Since his four terms in the Virginia House of Delegates starting in the early 1990s, Cantor has been part of the anti-tax wing of Virginia's Republican Party. His longtime advocacy for business and corporate interests in the General Assembly earned Cantor the derisive nickname "Overdog" from Democrats in Richmond.
Cantor is Jewish and is among Israel's most avid congressional supporters. His addition to the ticket could help the GOP win over Jewish votes this year. If McCain wins, Cantor would become the first Jewish vice president.
Cantor also would provide youth to the ticket as McCain turns 72 later this month.
Cantor could provide McCain with an important asset in Virginia, a state that last backed a Democrat for president in 1964 but which both parties are now targeting as a battleground.
That both McCain and Obama are considering Virginians as running mates underscores the importance of a conservative southern state in the back yard of Washington where Democrats have found success since 2001.

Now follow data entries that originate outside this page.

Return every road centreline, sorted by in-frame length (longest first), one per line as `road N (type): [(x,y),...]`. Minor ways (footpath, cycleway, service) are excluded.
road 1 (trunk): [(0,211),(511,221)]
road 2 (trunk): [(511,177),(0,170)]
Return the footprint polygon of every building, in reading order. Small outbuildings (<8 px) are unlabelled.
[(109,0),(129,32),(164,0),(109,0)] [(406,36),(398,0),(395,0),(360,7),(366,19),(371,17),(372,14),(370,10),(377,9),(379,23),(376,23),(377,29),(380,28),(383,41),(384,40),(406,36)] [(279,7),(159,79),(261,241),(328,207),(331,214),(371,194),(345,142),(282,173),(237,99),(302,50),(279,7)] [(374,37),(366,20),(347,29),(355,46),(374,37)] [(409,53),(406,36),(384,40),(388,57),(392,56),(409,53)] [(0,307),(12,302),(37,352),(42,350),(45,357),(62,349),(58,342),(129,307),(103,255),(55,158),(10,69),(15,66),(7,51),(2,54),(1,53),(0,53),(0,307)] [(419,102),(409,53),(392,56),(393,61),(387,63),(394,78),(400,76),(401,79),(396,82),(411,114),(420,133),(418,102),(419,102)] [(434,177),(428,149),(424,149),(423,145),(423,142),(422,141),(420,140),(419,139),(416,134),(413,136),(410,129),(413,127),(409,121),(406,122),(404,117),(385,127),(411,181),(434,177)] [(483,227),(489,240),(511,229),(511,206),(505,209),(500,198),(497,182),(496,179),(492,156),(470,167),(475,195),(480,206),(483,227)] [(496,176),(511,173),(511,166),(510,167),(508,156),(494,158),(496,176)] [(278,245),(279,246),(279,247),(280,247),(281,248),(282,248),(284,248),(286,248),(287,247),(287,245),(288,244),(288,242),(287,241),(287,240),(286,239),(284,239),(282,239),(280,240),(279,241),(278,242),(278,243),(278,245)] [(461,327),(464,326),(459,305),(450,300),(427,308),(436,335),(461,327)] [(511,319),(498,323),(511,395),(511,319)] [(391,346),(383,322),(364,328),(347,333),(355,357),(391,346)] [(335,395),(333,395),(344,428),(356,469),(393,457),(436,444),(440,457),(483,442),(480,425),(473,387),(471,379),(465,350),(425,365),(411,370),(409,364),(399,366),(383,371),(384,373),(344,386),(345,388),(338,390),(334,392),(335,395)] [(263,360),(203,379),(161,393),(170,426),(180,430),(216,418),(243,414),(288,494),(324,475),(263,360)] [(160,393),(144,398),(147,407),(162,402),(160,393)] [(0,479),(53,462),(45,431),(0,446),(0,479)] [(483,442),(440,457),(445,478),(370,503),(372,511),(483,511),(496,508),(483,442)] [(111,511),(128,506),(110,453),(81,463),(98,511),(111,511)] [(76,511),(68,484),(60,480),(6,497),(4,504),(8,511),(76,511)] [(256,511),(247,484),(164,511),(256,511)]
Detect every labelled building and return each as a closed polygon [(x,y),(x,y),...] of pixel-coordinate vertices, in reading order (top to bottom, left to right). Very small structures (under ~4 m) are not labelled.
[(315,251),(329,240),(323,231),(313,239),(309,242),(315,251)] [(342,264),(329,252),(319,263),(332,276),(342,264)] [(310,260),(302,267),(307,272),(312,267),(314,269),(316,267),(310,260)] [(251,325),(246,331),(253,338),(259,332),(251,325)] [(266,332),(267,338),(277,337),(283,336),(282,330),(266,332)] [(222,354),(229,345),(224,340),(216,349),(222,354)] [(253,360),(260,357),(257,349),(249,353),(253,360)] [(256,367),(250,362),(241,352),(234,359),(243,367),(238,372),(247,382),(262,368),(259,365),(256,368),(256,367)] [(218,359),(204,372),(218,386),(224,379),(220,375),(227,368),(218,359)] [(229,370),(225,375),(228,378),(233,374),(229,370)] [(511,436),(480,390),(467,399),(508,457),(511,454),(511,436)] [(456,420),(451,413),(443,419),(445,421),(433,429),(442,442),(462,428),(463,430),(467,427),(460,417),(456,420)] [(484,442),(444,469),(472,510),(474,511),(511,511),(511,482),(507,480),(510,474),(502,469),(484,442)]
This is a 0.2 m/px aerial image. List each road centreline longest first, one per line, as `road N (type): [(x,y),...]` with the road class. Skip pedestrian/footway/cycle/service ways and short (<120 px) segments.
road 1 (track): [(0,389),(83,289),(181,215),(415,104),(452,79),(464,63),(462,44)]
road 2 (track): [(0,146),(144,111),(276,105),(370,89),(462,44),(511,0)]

While the state's 13 electoral votes don't place Virginia among electoral giants such as California, Texas or Pennsylvania, picking off a state in the solidly Republican South could tip a close race to the Democrats.
Virginia Gov. Timothy M. Kaine is personally close and ideologically in sync with Obama and has been mentioned as a possible running mate along with Sens. Evan Bayh of Indiana and Joe Biden of Delaware and Kansas Gov. Kathleen Sebelius.
Among others believed to be getting close looks from McCain: Minnesota Gov. Tim Pawlenty, former Massachusetts Gov. Mitt Romney and former Ohio Rep. Rob Portman for McCain.
Cantor's drawback is his obscurity despite his leadership position in the House.
He won his seat in Congress in 2000 from one of Virginia's most conservative House districts. No Democratic challenger has come close to defeating him since, including actor Ben Jones, who played the Cooter character on the "Dukes of Hazzard" television comedy series. He faces a longshot challenge this year from Anita Hartke, the daughter of former Democratic Sen. Vance Hartke of Indiana.